“Community” Earns an A+

Last week, I was sick. So I locked myself in my room with Community, a television show I had been avoiding, and didn’t come out until I had watched every episode.  I wasn’t avoiding the show for any reason other than I didn’t need another 22-minute distraction in my weekly routine.  In fact, I had heard very good things about it on Slate’s Culture Gabfest (here’s the link).

Community is in its third season as part of NBC’s Thursday night line-up, airing alongside heavy-hitters like The Office, Parks and Recreation and 30 Rock.  It has the highly coveted 8 pm timeslot that was once ruled by another ensemble-based hit, Friends.  In fact, the show has proven so successful for NBC that during both its first and second season the station ordered additional episodes beyond the originally planned 22.

The show revolves around a loveable band of misfits who unwittingly formed a study group at the fictional Greendale Community College.  Through numerous trials and hi-jinks, the group becomes friends.  Dan Harmon, Community’s creator, based the show around a study group he formed at Glendale Community College while trying to win back his then-girlfriend.  The cast features Joel McHale from The Soup, Chevy Chase from, well, being Chevy Chase and Yvette Nicole Brown who attended the University of Akron, to name a few.

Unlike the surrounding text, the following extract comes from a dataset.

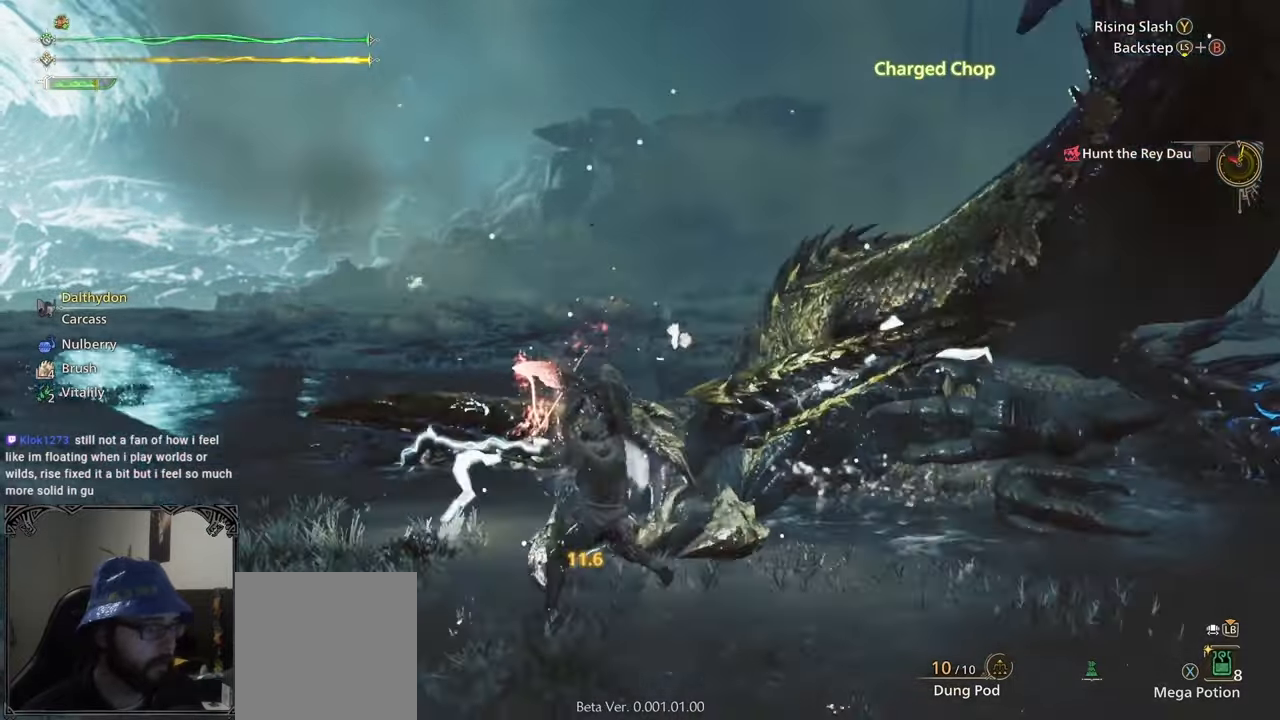
{"buttons": ["Y"], "left_stick": "center", "right_stick": "center", "events": [[83, "Y", "down"], [83, "left_stick", "center"], [167, "Y", "up"], [250, "Y", "down"], [333, "right_stick", "right"], [417, "Y", "up"], [500, "Y", "down"], [500, "right_stick", "center"]]}
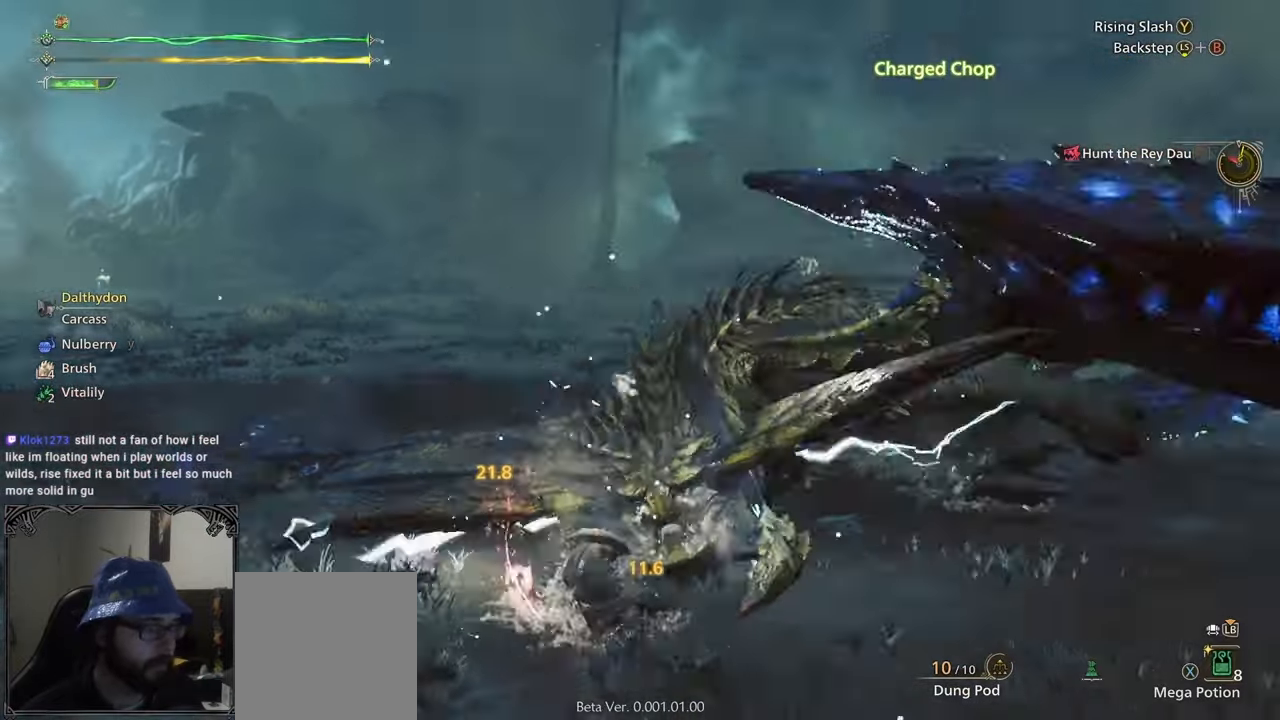
{"buttons": ["Y"], "left_stick": "up", "right_stick": "center", "events": [[83, "Y", "up"], [125, "Y", "down"], [208, "Y", "up"], [208, "left_stick", "up-left"], [292, "Y", "down"], [333, "left_stick", "up"], [375, "Y", "up"], [458, "Y", "down"]]}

However, the appeal of the show doesn’t come from big-named stars, but from the offbeat and, sometimes, offensive humor.  Community is often meta, acknowledging its own use of familiar onscreen clichés, usually through the character of Abed (played by Danny Pudi) whose brain contains more information about movies than IMDB.

In an interview in Venus Zine’s Fall 2010 Issue Gillian Jacobs, who plays the wannabe rebel Britta, said, “there’s an absurdity to the show.  We exist in a world in which anything can happen week to week, and that pushes me in so many ways.”  At Greendale, anything does happen: a Halloween party where the student body turns into zombies, a stop-action animated Christmas special, a western-style paintball fight that turns the school upside down– and that’s just a short list.  In every episode the show plays with our collective associations.

My one concern for new viewers is that the show is so self-referential to past episodes that it may be hard to join somewhere in the middle.  For example, at the beginning of this season, the Dean finds out a monkey, named Annie’s Boobs, is living in the vents of the school.  If you’ve seen past episodes, you know the monkey was once a pet of Troy (played by Donald Glover), was released by evil Abed and has been living in the vents, stealing things from the study group ever since.  If you haven’t, you may not understand the monkey.

I, personally, love that the show offers callbacks for fans. Often times, something will happen in a show and it will have no bearing on future episodes (i.e. the entire last season of Dexter.)

If you have the time, I recommend going back to watch the last two seasons before starting the third.  If not, watch the show any way.  I’m sure it offers enough humor and pop culture references for you to want to become a Greendale Human Being (the “ethnically neutral” school mascot.)

-Benjamin Rexroad
Managing Artistic Director


  1. Community is one of my favorite shows. It is honest in its absurdity and the actors really transcend the limitations of an ensemble-cast situation comedy. With “Community” “Parks and Recreation” and “The Office” back-to-back-to-back, NBC has a hell of a Thursday night line-up. (I promise I AM NOT an NBC marketing exec).

    To wet the whistle of anybody catching up on previous seasons, John Goodman has a guest star role in Season 3 as vice dean of Greendale’s Air Conditioning Repair School. He’s been in two episodes thus far and has been spectacular.